Another way to classify a conic section when it is in the general form is to use the discriminant, like from the Quadratic Formula. The discriminant is what is underneath the radical, b^2-4ac , and we can use this to determine if the conic is a parabola, circle, ellipse, or hyperbola. If the general form of the equation is Ax^2+Bxy+Cy^2+Dx+Ey+F=0 , where B=0 , then the discriminant will be B^2-4AC .

Use the table below:

B^2-4AC=0 and A=0 or C=0 Parabola
B^2-4AC<0 and A=C Circle
B^2-4AC<0 and A \ne C Ellipse
B^2-4AC>0 Hyperbola

Example A

Use the discriminant to determine the type conic: x^2-4y^2+5x-8y+16=0 .

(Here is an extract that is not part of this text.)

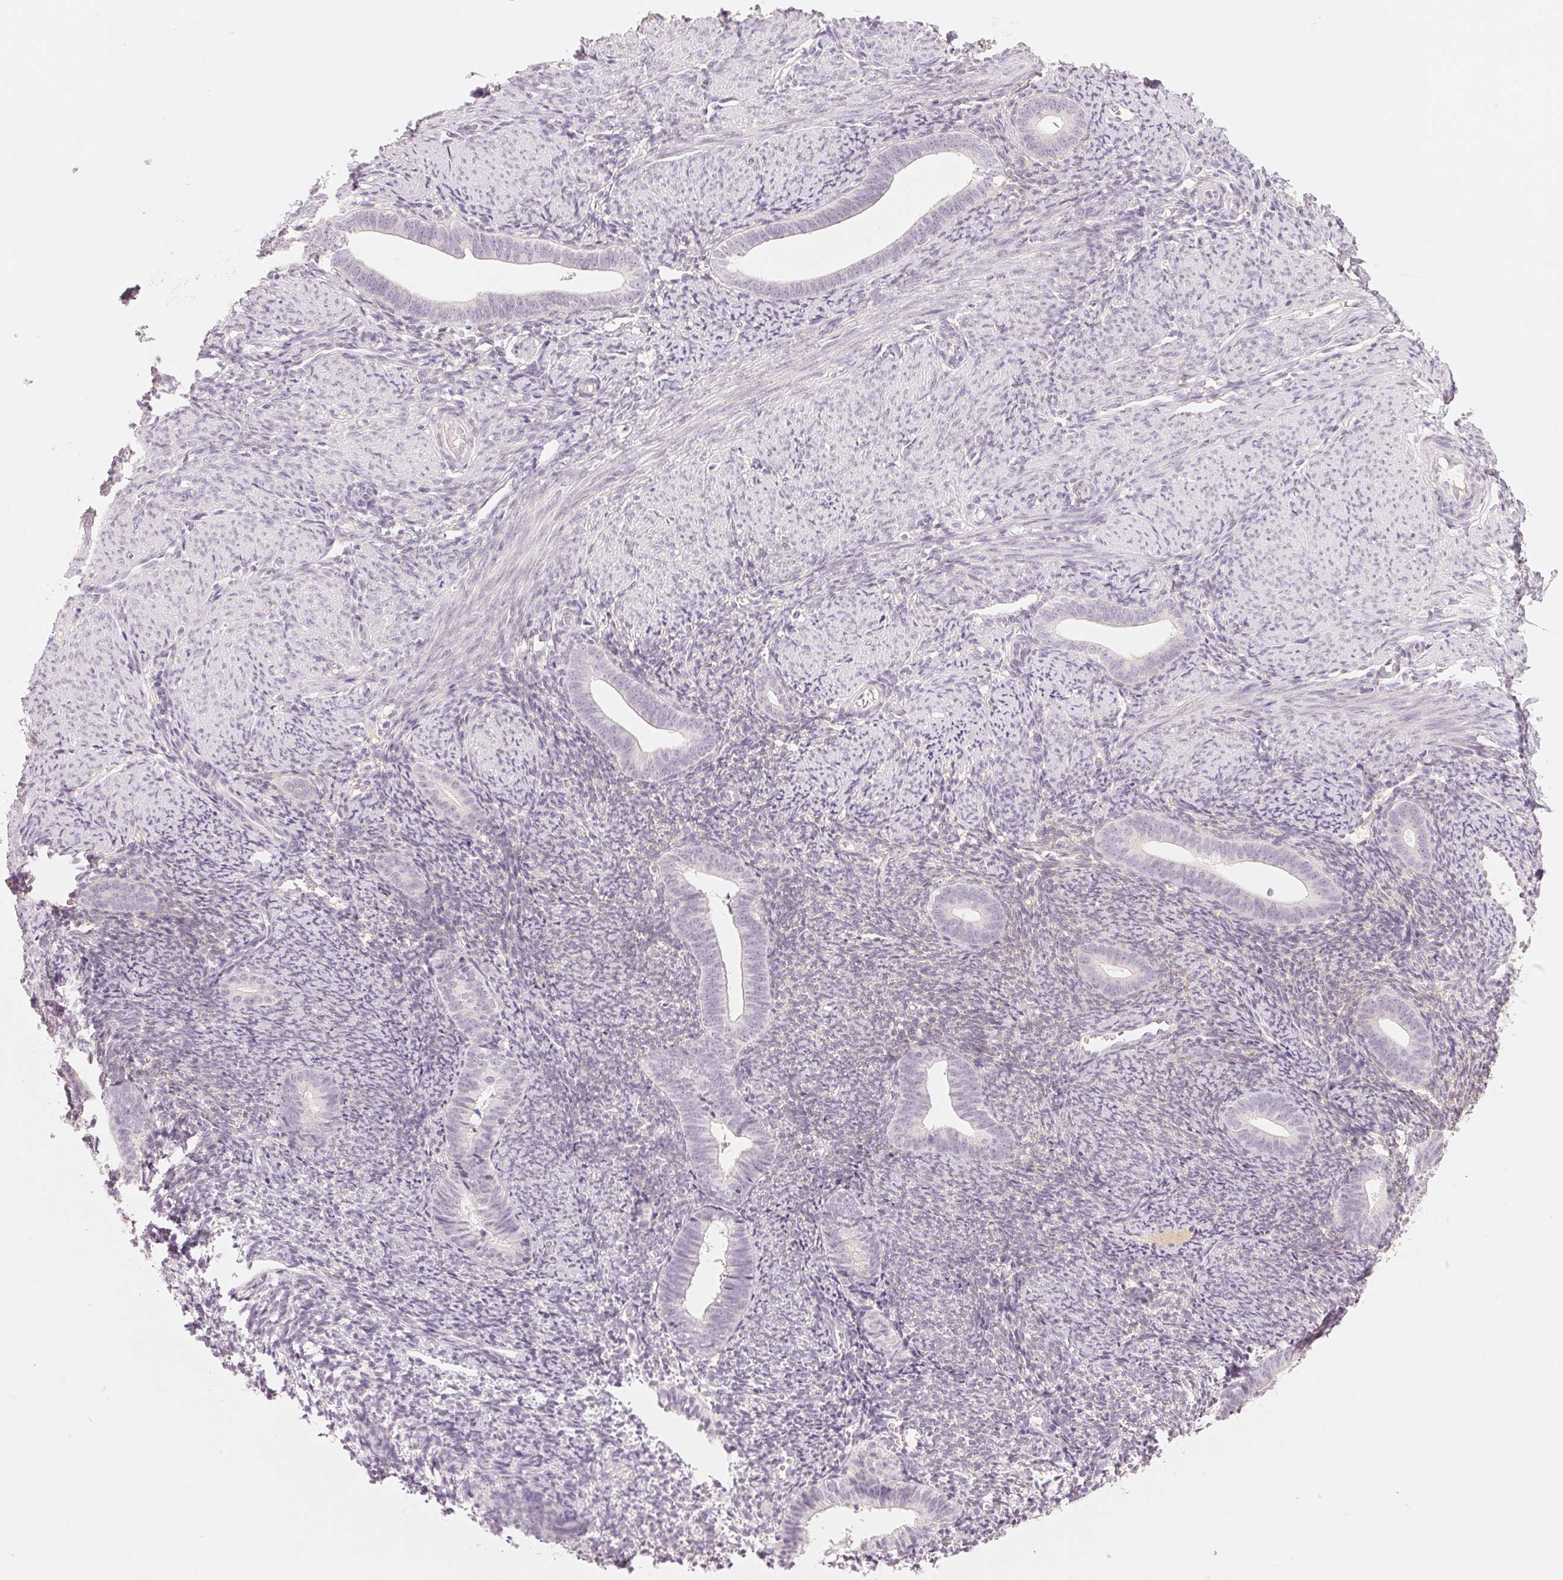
{"staining": {"intensity": "negative", "quantity": "none", "location": "none"}, "tissue": "endometrium", "cell_type": "Cells in endometrial stroma", "image_type": "normal", "snomed": [{"axis": "morphology", "description": "Normal tissue, NOS"}, {"axis": "topography", "description": "Endometrium"}], "caption": "High power microscopy histopathology image of an immunohistochemistry image of unremarkable endometrium, revealing no significant staining in cells in endometrial stroma.", "gene": "MAP1LC3A", "patient": {"sex": "female", "age": 39}}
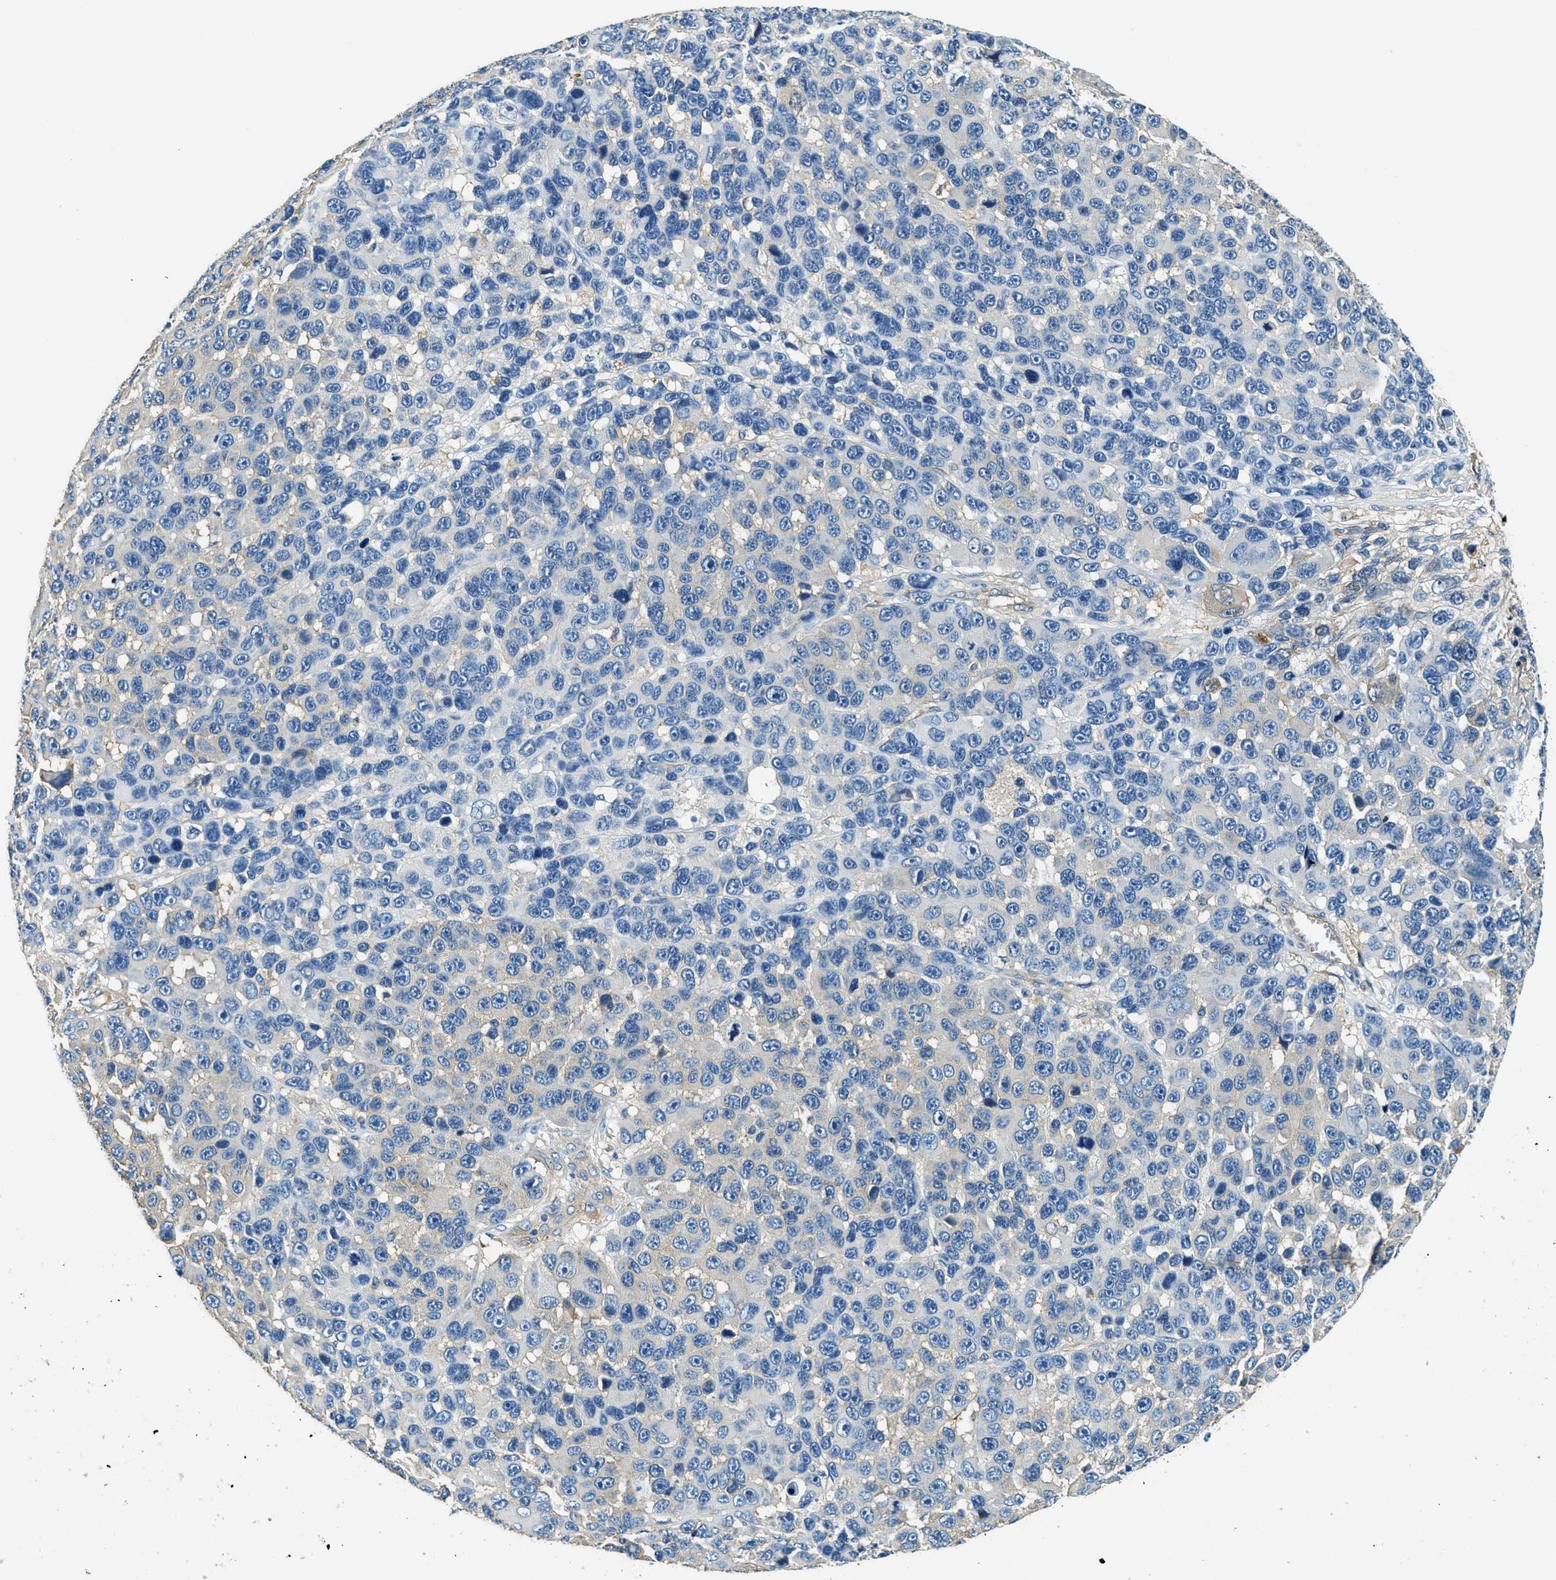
{"staining": {"intensity": "weak", "quantity": "<25%", "location": "cytoplasmic/membranous"}, "tissue": "melanoma", "cell_type": "Tumor cells", "image_type": "cancer", "snomed": [{"axis": "morphology", "description": "Malignant melanoma, NOS"}, {"axis": "topography", "description": "Skin"}], "caption": "Immunohistochemical staining of human melanoma demonstrates no significant positivity in tumor cells. (DAB (3,3'-diaminobenzidine) IHC, high magnification).", "gene": "TWF1", "patient": {"sex": "male", "age": 53}}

Solution: A=1 , B=0 , and C=-4

0^2-4(1)(-4)=16 This is a hyperbola.

Example B

Use the discriminant to determine the type of conic: 3x^2+3y^2-9x-12y-20=0

Solution: A=3 , B=0 , C=3

0^2-4(3)(3)=-36 Because A=C and the discriminant is less than zero, this is a circle.

Example C

Use the discriminant to determine the type of conic. Then, change the equation into standard form to verify your answer. Find the center or vertex, if it is a parabola. x^2+y^2-6x+14y-86=0

Solution: A=1, \ B=0, \ C=1 This is a circle.

(x^2-6x+9)+(y^2+14y+49)&=86+49+9 \\(x-3)^2+(y+7)^2 &=144

The center is (3, \ -7) .

Intro Problem Revisit First we need to rewrite the equation is standard form.

x^2 + 3xy = -5y^2 -10x^2 + 3xy + 5y^2 + 10 = 0

Now we can use the discriminant to find the type of conic section represented by the equation.

A=1, \ B=3, \ C=5

3^2-4(1)(5)=-11 Because A \ne C and the discriminant is less than zero, this equation represents an ellipse.

Guided Practice

Use the discriminant to determine the type of conic.

1. 2x^2+5y^2-8x+25y+115=0

2. 5y^2-9x-10y-14=0

3. Use the discriminant to determine the type of conic. Then, change the equation into standard form to verify your answer. Find the center or vertex, if it is a parabola.

-4x^2+3y^2-8x+24y+32=0

Answers

1. 0^2-4(2)(5)=-40 , this is an ellipse.

2. 0^2-4(0)(5)=0 , this is a parabola.

3. 0^2-4(-4)(3)=48 , this is a hyperbola. Changing it to standard form, we have:

(-4x^2-8x)+(3y^2+24y) &=-32 \\-4(x^2+2x+1)+3(y^2+8y+16) &=-32+48-4 \\-4(x+1)^2+3(y+4)^2 &=12 \\\frac{-(x+1)^2}{3}+\frac{(y+4)^2}{4} &=1

Usually, we write the negative term second, so the equation is \frac{(y+4)^2}{4} - \frac{(x+1)^2}{3}=1 . The center is (-1, -4) .

Vocabulary

Discriminant
When referring to the general second-degree equation, Ax^2+Bxy+Cy^2+Dx+Ey+F=0 , the discriminant is B^2-4AC and it determines the type of conic the equation represents.

Practice

Use the discriminant to determine the type of conic each equation represents.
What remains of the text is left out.